Listen to this story
|
Amazon’s four-billion dollar baby Anthropic recently released Claude 3, a family of generative AI models called Haiku, Sonnet and Opus, which surpasses GPT-4 on prominent benchmarks, including near-instant results and strong reasoning capabilities. It has also outperformed Gemini 1.0 Pro and is at par or shows competitive results with Gemini 1.0 Ultra.
Longer Context Length
The Claude 3 model series debuts with a 200,000-token context window, a jump from 100,000 tokens in the second version of Claude. However, these models are flexible in accommodating inputs surpassing one million tokens for selected customers.
In contrast, Gemini 1.5 shows a substantial leap in performance, leveraging advancements in research and engineering across foundational model development and infrastructure. Notably, Gemini 1.5 Pro, the first model released for early testing, introduces a mid-size multimodal architecture optimised for diverse tasks. Positioned at a performance level akin to 1.0 Ultra, Gemini 1.5 Pro pioneers a breakthrough experimental feature in long-context understanding.
On the other hand, Gemini 1.5 has a 128,000 token context window. Still, like Claude, it allows a select group of developers and enterprise customers to explore an extended context window of up to one million tokens via AI Studio and Vertex AI in private preview.
Unfortunately, the weakest in this space is OpenAI’s GPT-4, which sets a maximum context length of 32,000 tokens. However, GPT-4 Turbo can process up to 128,000 tokens.
Improved Reasoning and Understanding
Another interesting feature that has caught everyone’s attention is the ‘Needle In A Haystack’ (NIAH) evaluation approach taken by Anthropic, gauging a model’s accuracy in recalling information from a vast dataset.
Effective processing of lengthy context prompts demands models with strong recall abilities. Claude 3 Opus not only achieved nearly perfect recall, surpassing 99% accuracy, but also demonstrated an awareness of evaluation limitations, identifying instances where the ‘needle’ sentence seemed artificially inserted into the original text by a human.
During an NIAH evaluation, which assesses a model’s recall ability by embedding a target sentence (“needle”) into a collection of random documents (“haystack”), Opus exhibited an unexpected behaviour. It used 30 random needle/question pairs per prompt to enhance the benchmark’s robustness and tested on a diverse corpus of crowdsourced documents.
In a recount of internal testing on Claude 3 Opus, Alex Albert, prompt engineer at Anthropic, shared that during an NIAH evaluation of the model, it seemed to suspect that the team was running Eval on it. When presented with a question about pizza toppings, Opus produced an output that included a seemingly unrelated sentence from the documents.
The context of this sentence appeared out of place compared to the overall document content, which primarily focused on programming languages, startups, and career-related topics. The suspicion arose that the pizza-topping information might have been inserted as a joke or a test to assess attention, as it did not align with the broader themes. The documents lacked any other information about pizza toppings.
So, Opus not only successfully identified the inserted needle but also demonstrated meta-awareness by recognising the needle’s incongruity within the haystack. This prompted reflection on the need for the industry to move beyond artificial tests.
Several users, who have tried Claude 3 Opus, are so impressed by its reasoning and understanding skills that they feel the model has reached AGI. For example, its apparent intrinsic worldview, shaped by the Integral Causality framework, is appreciated. Claude 3’s worldview is characterised by holism, development, embodiment, contextuality, perspectivism, and practical engagement.
Other reactions from the community that discuss Claude 3’s potential status as AGI are its ability to reinvent quantum algorithms, its intrinsic worldview, and even its comprehension of a complex quantum physics paper.
Another aspect highlighted by NVIDIA’s Jim Fan is the inclusion of domain expert benchmarks in finance, medicine, and philosophy, which sets Claude apart from models that rely solely on saturated metrics like MMLU and HumanEval.

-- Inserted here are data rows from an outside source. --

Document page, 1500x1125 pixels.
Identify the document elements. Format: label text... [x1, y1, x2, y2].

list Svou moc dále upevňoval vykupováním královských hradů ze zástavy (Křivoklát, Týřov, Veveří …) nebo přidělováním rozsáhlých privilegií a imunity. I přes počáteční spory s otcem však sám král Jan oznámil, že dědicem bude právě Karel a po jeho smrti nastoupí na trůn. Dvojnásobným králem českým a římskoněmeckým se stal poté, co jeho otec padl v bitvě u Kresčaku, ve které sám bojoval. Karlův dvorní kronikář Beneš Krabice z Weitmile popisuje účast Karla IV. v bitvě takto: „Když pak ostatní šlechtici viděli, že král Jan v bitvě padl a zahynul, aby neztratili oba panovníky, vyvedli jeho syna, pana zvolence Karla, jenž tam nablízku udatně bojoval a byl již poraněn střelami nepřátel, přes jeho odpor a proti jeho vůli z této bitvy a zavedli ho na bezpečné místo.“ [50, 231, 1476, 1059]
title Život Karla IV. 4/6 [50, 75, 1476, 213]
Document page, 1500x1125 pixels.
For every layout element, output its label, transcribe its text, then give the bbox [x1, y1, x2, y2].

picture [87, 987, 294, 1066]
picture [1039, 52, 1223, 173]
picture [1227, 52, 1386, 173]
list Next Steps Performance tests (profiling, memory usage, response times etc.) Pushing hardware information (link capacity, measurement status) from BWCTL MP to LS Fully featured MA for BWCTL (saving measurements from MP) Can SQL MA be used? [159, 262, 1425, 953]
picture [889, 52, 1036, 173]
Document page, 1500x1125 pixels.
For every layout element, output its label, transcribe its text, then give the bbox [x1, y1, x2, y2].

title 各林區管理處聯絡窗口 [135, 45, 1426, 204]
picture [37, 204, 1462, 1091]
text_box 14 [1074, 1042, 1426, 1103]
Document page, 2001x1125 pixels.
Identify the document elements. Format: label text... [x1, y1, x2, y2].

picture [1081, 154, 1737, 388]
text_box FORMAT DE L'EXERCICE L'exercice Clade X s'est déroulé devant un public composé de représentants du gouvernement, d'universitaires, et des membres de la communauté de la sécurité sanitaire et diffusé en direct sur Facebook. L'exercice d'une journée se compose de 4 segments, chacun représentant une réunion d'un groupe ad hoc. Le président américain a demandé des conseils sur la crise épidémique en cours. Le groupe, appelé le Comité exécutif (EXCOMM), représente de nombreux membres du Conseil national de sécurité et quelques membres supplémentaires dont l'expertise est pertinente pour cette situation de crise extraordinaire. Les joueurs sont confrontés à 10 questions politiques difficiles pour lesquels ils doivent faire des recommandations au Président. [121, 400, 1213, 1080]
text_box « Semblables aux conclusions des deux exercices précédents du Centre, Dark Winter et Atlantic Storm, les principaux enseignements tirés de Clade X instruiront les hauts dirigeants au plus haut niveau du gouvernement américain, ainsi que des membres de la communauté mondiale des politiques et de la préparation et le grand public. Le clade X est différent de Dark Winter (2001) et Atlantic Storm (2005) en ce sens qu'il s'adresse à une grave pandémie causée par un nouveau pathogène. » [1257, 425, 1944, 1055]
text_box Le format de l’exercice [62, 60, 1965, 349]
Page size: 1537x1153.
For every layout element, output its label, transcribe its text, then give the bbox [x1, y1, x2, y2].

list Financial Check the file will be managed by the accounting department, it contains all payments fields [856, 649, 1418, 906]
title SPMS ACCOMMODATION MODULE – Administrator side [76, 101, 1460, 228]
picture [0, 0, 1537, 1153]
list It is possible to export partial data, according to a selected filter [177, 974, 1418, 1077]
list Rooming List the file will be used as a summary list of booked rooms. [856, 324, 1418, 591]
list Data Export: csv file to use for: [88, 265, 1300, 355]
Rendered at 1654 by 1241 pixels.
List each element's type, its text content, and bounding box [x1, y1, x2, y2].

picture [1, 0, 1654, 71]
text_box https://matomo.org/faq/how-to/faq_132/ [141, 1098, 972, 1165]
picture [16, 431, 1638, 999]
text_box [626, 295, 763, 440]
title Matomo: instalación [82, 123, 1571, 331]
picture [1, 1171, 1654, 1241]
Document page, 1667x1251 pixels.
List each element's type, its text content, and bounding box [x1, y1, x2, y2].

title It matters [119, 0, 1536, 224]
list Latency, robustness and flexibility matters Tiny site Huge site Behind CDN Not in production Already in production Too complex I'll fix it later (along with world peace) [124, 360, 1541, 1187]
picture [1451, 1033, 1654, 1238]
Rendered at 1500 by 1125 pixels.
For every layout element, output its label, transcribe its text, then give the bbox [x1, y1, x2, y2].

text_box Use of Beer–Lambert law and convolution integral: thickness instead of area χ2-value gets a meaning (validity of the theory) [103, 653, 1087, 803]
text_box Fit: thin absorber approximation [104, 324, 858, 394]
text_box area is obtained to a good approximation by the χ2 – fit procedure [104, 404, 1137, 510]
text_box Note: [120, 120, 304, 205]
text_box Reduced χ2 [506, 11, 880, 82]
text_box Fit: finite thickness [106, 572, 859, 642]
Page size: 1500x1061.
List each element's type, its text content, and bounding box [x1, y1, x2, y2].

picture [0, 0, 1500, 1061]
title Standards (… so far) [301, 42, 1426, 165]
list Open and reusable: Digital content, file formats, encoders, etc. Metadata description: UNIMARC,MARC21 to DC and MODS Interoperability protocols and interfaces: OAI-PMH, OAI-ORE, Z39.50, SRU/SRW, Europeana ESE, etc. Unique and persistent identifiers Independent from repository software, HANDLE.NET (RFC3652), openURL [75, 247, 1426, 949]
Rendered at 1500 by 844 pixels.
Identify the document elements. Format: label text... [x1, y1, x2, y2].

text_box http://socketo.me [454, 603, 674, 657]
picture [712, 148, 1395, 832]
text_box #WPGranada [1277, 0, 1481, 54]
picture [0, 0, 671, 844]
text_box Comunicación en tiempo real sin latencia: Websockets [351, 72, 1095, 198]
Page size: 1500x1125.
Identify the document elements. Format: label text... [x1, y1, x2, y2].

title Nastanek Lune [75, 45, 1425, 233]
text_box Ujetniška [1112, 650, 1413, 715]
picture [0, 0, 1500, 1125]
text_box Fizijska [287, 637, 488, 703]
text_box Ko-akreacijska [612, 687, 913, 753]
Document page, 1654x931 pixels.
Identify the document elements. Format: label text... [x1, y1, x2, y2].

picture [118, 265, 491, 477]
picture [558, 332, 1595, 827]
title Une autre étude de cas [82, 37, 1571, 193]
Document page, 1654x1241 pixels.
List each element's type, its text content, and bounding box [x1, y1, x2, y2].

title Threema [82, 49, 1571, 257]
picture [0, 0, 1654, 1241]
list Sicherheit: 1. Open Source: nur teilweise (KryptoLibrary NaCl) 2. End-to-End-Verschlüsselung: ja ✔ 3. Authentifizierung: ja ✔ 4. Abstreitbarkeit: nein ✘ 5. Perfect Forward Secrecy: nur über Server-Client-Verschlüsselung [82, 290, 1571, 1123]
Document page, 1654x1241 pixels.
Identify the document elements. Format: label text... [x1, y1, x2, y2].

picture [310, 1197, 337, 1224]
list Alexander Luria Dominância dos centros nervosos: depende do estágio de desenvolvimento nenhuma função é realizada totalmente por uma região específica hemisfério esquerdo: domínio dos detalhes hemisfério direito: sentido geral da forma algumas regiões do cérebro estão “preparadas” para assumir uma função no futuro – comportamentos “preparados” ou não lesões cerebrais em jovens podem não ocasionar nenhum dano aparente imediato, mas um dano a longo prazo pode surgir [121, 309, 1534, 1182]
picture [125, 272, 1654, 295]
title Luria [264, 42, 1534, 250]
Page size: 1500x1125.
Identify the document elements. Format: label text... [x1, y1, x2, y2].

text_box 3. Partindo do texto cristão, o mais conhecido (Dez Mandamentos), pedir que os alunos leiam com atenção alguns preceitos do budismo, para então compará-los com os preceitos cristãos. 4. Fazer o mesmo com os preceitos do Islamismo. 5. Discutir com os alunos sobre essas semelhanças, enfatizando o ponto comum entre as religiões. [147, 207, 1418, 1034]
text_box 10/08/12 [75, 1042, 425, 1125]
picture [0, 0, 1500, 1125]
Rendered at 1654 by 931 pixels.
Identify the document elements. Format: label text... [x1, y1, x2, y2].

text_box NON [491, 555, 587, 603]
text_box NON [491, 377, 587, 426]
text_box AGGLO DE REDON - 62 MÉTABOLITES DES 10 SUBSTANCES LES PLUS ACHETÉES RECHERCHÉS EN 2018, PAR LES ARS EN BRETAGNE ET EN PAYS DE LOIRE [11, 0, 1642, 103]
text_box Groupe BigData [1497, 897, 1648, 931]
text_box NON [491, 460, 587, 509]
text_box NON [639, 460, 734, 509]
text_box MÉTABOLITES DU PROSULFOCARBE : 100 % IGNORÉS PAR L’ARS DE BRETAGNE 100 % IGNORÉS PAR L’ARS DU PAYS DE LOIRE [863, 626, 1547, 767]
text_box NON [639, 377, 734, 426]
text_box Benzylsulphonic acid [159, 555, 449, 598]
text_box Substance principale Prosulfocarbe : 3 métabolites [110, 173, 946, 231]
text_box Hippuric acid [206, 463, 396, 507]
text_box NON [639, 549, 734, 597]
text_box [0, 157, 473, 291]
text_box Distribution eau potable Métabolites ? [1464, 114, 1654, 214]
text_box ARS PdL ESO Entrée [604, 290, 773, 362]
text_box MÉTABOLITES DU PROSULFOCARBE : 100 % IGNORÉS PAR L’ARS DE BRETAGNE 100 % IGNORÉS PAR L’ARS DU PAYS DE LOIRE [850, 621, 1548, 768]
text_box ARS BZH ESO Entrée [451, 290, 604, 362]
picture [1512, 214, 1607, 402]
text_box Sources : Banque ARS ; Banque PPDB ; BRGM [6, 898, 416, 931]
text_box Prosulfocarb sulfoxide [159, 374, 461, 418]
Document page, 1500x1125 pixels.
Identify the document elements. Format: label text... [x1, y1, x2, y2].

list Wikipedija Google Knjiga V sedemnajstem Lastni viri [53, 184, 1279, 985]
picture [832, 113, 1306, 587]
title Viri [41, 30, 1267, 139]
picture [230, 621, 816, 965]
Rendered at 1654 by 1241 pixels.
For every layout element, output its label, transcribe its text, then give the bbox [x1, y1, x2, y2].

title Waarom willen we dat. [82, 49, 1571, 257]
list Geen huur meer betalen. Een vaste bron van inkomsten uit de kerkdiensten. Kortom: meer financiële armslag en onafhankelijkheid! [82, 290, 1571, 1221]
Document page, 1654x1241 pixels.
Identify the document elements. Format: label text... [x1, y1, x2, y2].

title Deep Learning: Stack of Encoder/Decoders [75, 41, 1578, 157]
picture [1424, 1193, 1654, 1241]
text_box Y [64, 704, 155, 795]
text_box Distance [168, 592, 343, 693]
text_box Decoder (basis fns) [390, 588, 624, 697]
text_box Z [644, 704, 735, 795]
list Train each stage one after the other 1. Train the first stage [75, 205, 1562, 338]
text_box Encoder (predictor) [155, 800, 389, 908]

This approach provides a more targeted understanding of performance in specific expert domains, offering valuable insights for downstream applications.
Secondly, Anthropic addresses the issue of overly cautious answers from LLMs with a refusal rate analysis. It emphasises efforts to mitigate overly safe responses to non-controversial questions.
However, it is also important to note that people should not overinterpret Claude-3’s perceived “awareness”. Fan believes that a simpler explanation is that instances of apparent self-awareness are outcomes of pattern-matching alignment data crafted by humans. This process is similar to asking GPT-4 about its self-consciousness, where a sophisticated response is likely shaped by human annotators adhering to their preferences.
Even though the topic has been the talk of the town since OpenAI released GPT-4 in March 2023, Anthropic’s Claude 3 falls short. This raises an important question: How close are we to AGI? And, most importantly, who is leading that race?